Decreasing tyrosine phosphorylation levels of SOCS-1 or SOCS-3 efficaciously inhibits tumor formation in mouse model and transformation of primary murine bone marrow cells. (A) Nude mice were subcutaneously injected with K562 cells stably expressing empty vector, SOCS-1(WT), SOCS-1(Y155F), or SOCS-1(Y204F). The mice were monitored for visible signs of tumor growth, and tumor volumes were measured at indicated time points. The groups labeled by letter a are different from the ones labeled by letter b at the significant level of P ≤ .01, and the groups of a and b are different from the ones labeled by letter c at the significant level of P ≤ .001. Plotted are the results from three independent experiments. Error bars, SD; n = 16. (B) Nude mice were inoculated with K562 cells stably expressing empty vector, SOCS-3(WT), SOCS-3(Y204F), SOCS-3(Y221F), or SOCS-3(Y204, 221F).

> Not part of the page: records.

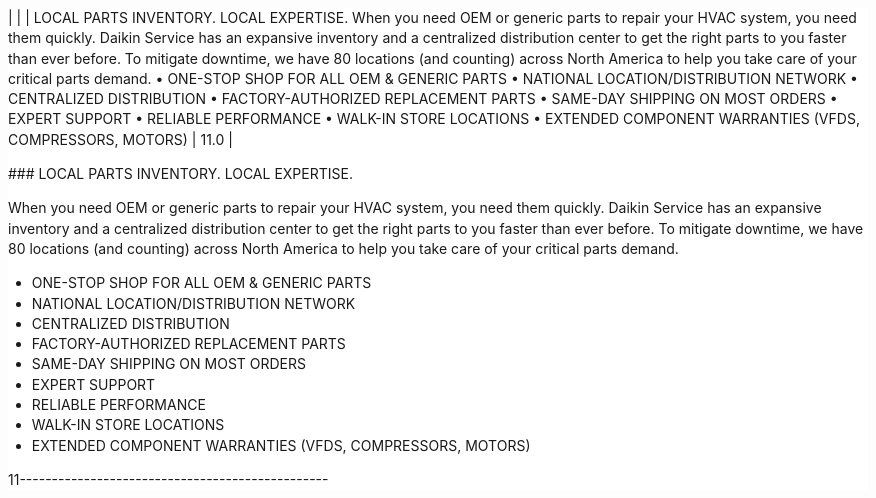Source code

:|     |     | LOCAL PARTS INVENTORY. LOCAL EXPERTISE. When you need OEM or generic parts to repair your HVAC system, you need them quickly. Daikin Service has an expansive inventory and a centralized distribution center to get the right parts to you faster than ever before. To mitigate downtime, we have 80 locations (and counting) across North America to help you take care of your critical parts demand. • ONE-STOP SHOP FOR ALL OEM & GENERIC PARTS • NATIONAL LOCATION/DISTRIBUTION NETWORK • CENTRALIZED DISTRIBUTION • FACTORY-AUTHORIZED REPLACEMENT PARTS • SAME-DAY SHIPPING ON MOST ORDERS • EXPERT SUPPORT • RELIABLE PERFORMANCE • WALK-IN STORE LOCATIONS • EXTENDED COMPONENT WARRANTIES (VFDS, COMPRESSORS, MOTORS) | 11.0                                                                                                                                                                                                                                                                                                                                                                                                                                                                                                                                                                                                                                                                                                                             |



<span id="page-10-0"></span>### LOCAL PARTS INVENTORY. LOCAL EXPERTISE.

When you need OEM or generic parts to repair your HVAC system, you need them quickly. Daikin Service has an expansive inventory and a centralized distribution center to get the right parts to you faster than ever before. To mitigate downtime, we have 80 locations (and counting) across North America to help you take care of your critical parts demand.

- ONE-STOP SHOP FOR ALL OEM & GENERIC PARTS
- NATIONAL LOCATION/DISTRIBUTION NETWORK
- CENTRALIZED DISTRIBUTION
- FACTORY-AUTHORIZED REPLACEMENT PARTS
- SAME-DAY SHIPPING ON MOST ORDERS
- EXPERT SUPPORT
- RELIABLE PERFORMANCE
- WALK-IN STORE LOCATIONS
- EXTENDED COMPONENT WARRANTIES (VFDS, COMPRESSORS, MOTORS)

11------------------------------------------------
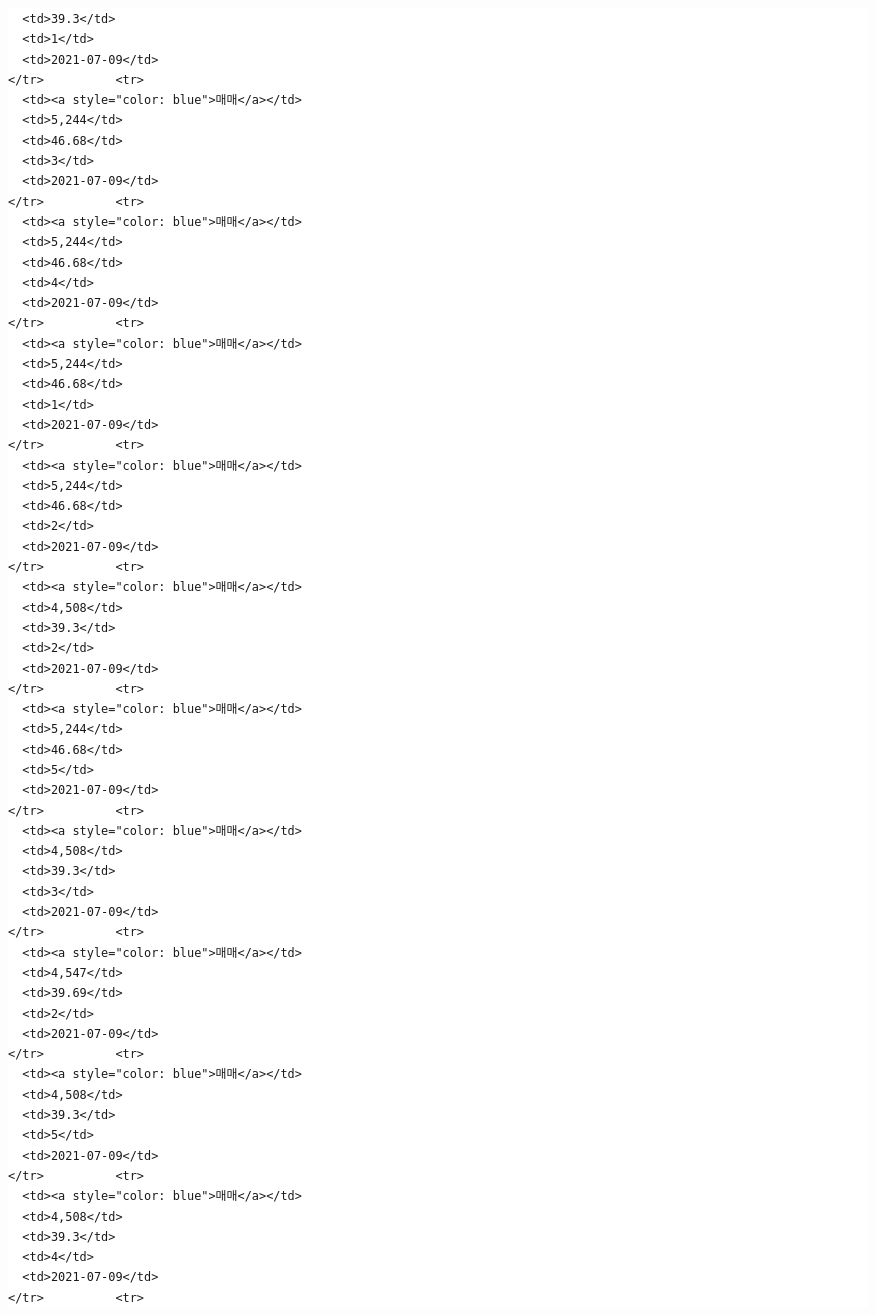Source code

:       <td>39.3</td>
      <td>1</td>
      <td>2021-07-09</td>
    </tr>          <tr>
      <td><a style="color: blue">매매</a></td>
      <td>5,244</td>
      <td>46.68</td>
      <td>3</td>
      <td>2021-07-09</td>
    </tr>          <tr>
      <td><a style="color: blue">매매</a></td>
      <td>5,244</td>
      <td>46.68</td>
      <td>4</td>
      <td>2021-07-09</td>
    </tr>          <tr>
      <td><a style="color: blue">매매</a></td>
      <td>5,244</td>
      <td>46.68</td>
      <td>1</td>
      <td>2021-07-09</td>
    </tr>          <tr>
      <td><a style="color: blue">매매</a></td>
      <td>5,244</td>
      <td>46.68</td>
      <td>2</td>
      <td>2021-07-09</td>
    </tr>          <tr>
      <td><a style="color: blue">매매</a></td>
      <td>4,508</td>
      <td>39.3</td>
      <td>2</td>
      <td>2021-07-09</td>
    </tr>          <tr>
      <td><a style="color: blue">매매</a></td>
      <td>5,244</td>
      <td>46.68</td>
      <td>5</td>
      <td>2021-07-09</td>
    </tr>          <tr>
      <td><a style="color: blue">매매</a></td>
      <td>4,508</td>
      <td>39.3</td>
      <td>3</td>
      <td>2021-07-09</td>
    </tr>          <tr>
      <td><a style="color: blue">매매</a></td>
      <td>4,547</td>
      <td>39.69</td>
      <td>2</td>
      <td>2021-07-09</td>
    </tr>          <tr>
      <td><a style="color: blue">매매</a></td>
      <td>4,508</td>
      <td>39.3</td>
      <td>5</td>
      <td>2021-07-09</td>
    </tr>          <tr>
      <td><a style="color: blue">매매</a></td>
      <td>4,508</td>
      <td>39.3</td>
      <td>4</td>
      <td>2021-07-09</td>
    </tr>          <tr>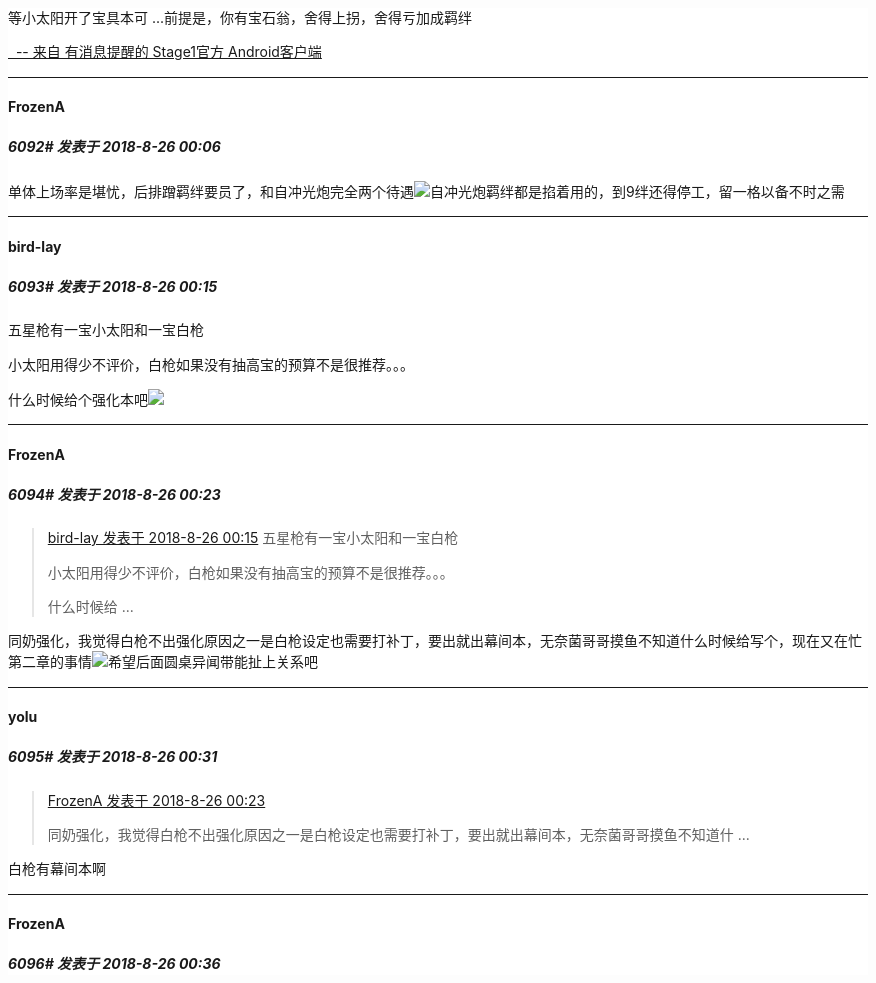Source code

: 等小太阳开了宝具本可 ...</blockquote>前提是，你有宝石翁，舍得上拐，舍得亏加成羁绊

[  -- 来自 有消息提醒的 Stage1官方 Android客户端](https://www.coolapk.com/apk/140634)


*****

####  FrozenA  
##### 6092#       发表于 2018-8-26 00:06


单体上场率是堪忧，后排蹭羁绊要员了，和自冲光炮完全两个待遇<img src="https://static.saraba1st.com/image/smiley/face2017/068.png" referrerpolicy="no-referrer">自冲光炮羁绊都是掐着用的，到9绊还得停工，留一格以备不时之需


*****

####  bird-lay  
##### 6093#       发表于 2018-8-26 00:15


五星枪有一宝小太阳和一宝白枪

小太阳用得少不评价，白枪如果没有抽高宝的预算不是很推荐。。。

什么时候给个强化本吧<img src="https://static.saraba1st.com/image/smiley/face2017/117.png" referrerpolicy="no-referrer">


*****

####  FrozenA  
##### 6094#       发表于 2018-8-26 00:23


<blockquote><a href="httphttps://bbs.saraba1st.com/2b/forum.php?mod=redirect&amp;goto=findpost&amp;pid=40760598&amp;ptid=1712412" target="_blank">bird-lay 发表于 2018-8-26 00:15</a>
五星枪有一宝小太阳和一宝白枪

小太阳用得少不评价，白枪如果没有抽高宝的预算不是很推荐。。。

什么时候给 ...</blockquote>
同奶强化，我觉得白枪不出强化原因之一是白枪设定也需要打补丁，要出就出幕间本，无奈菌哥哥摸鱼不知道什么时候给写个，现在又在忙第二章的事情<img src="https://static.saraba1st.com/image/smiley/face2017/018.png" referrerpolicy="no-referrer">希望后面圆桌异闻带能扯上关系吧


*****

####  yolu  
##### 6095#       发表于 2018-8-26 00:31


<blockquote><a href="httphttps://bbs.saraba1st.com/2b/forum.php?mod=redirect&amp;goto=findpost&amp;pid=40760651&amp;ptid=1712412" target="_blank">FrozenA 发表于 2018-8-26 00:23</a>

同奶强化，我觉得白枪不出强化原因之一是白枪设定也需要打补丁，要出就出幕间本，无奈菌哥哥摸鱼不知道什 ...</blockquote>
白枪有幕间本啊


*****

####  FrozenA  
##### 6096#       发表于 2018-8-26 00:36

Tumor growth was analyzed as described in A. Letters a, b, and c indicate the mean values that are different at the significant level of P ≤ .001. Error bars, SD; n = 20. (C) Nude mice were subcutaneously injected with K562 cells as described in A and B. Over a 14-day period after inoculation, tumors formed by K562 cells stably expressing empty vector (GFP), wild-type, or mutant SOCS-1 (upper panel) and wild-type or mutant SOCS-3 (lower panel) were measured by bioluminescent imaging. Shown are representative images from several experiments with similar results. (D) Bone marrow cells from Balb/cmice were infected with retroviruses expressing Bcr-Abl and GFP, SOCS-1(WT), SOCS-1(Y204F), SOCS-3 (WT), or SOCS-3(Y204, 221F) and plated on 96-well plates. Transformation efficiency was scored as described in Materials and Methods. Plotted are the results from three independent experiments. Error bars, SEM; n = 3. *P < .01.